Ook de eigenaar van de autowasstraat probeerde de belofte van de Verenigde Staten in overeenstemming te brengen met de realiteit waarin hij leefde.
‘Ik dacht dat Trump een zakenman was’, zei hij. “Maar hij terroriseert echt bedrijven.”
De eigenaar had belasting betaald over de inkomsten van zijn werknemer, zei hij. Dat hadden zij ook. “Ze duwden de economie, betaalden huur, betaalden verzekeringen, kochten dingen.”

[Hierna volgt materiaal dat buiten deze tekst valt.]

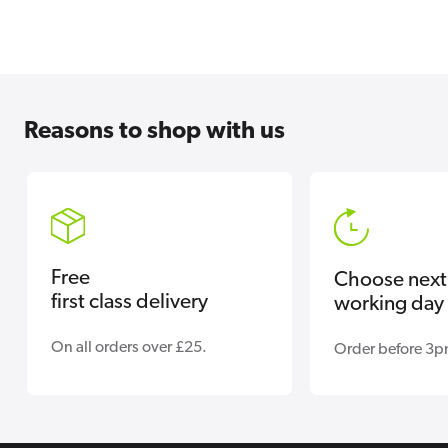
Reasons
to shop with us
Free
Choose next
first class delivery
working day 
On all orders over £25.
Order before 3p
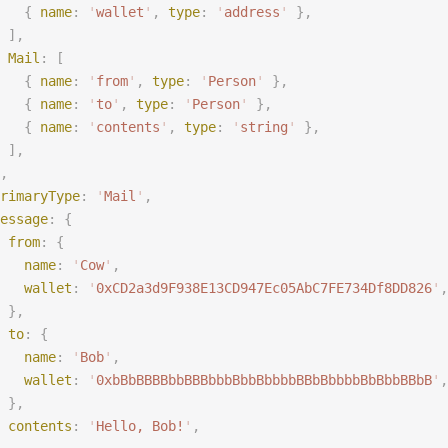
   {
 name
:
 '
wallet
'
,
 type
:
 '
address
'
 },
 ],
 Mail
:
 [
   {
 name
:
 '
from
'
,
 type
:
 '
Person
'
 },
   {
 name
:
 '
to
'
,
 type
:
 '
Person
'
 },
   {
 name
:
 '
contents
'
,
 type
:
 '
string
'
 },
 ],
,
rimaryType
:
 '
Mail
'
,
essage
:
 {
 from
:
 {
   name
:
 '
Cow
'
,
   wallet
:
 '
0xCD2a3d9F938E13CD947Ec05AbC7FE734Df8DD826
'
,
 },
 to
:
 {
   name
:
 '
Bob
'
,
   wallet
:
 '
0xbBbBBBBbbBBBbbbBbbBbbbbBBbBbbbbBbBbbBBbB
'
,
 },
 contents
:
 '
Hello, Bob!
'
,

‘Prima, neem de criminelen, neem de slechteriken,’ vervolgde hij. “Maar dit zijn harde werkers. Criminelen werken niet bij een wasstraat of wachten voor een Home Depot.”
De eigenaar had onlangs het Amerikaanse staatsburgerschap verkregen. Maar hij was gedesillusioneerd – door de invallen, de dakloosheidscrisis in LA en de hoge gezondheidszorgkosten. Hij zei dat zijn vrouw ernaar verlangde de VS te verlaten en naar huis terug te keren.
“Dit is niet de Amerikaanse droom”, zei hij. “Dit is een Amerikaanse nachtmerrie.”
Terwijl de zon aan de horizon begon te zakken, kwam de laatste auto van de dag uit de wasstraat: een sprankelend schone Tesla.
De manager zette de stofzuiger uit, trok de slangen terug en ademde opgelucht uit. Hij en zijn staf hadden weer een dag overleefd. Vanavond zouden ze – tenminste – naar huis gaan, naar hun families.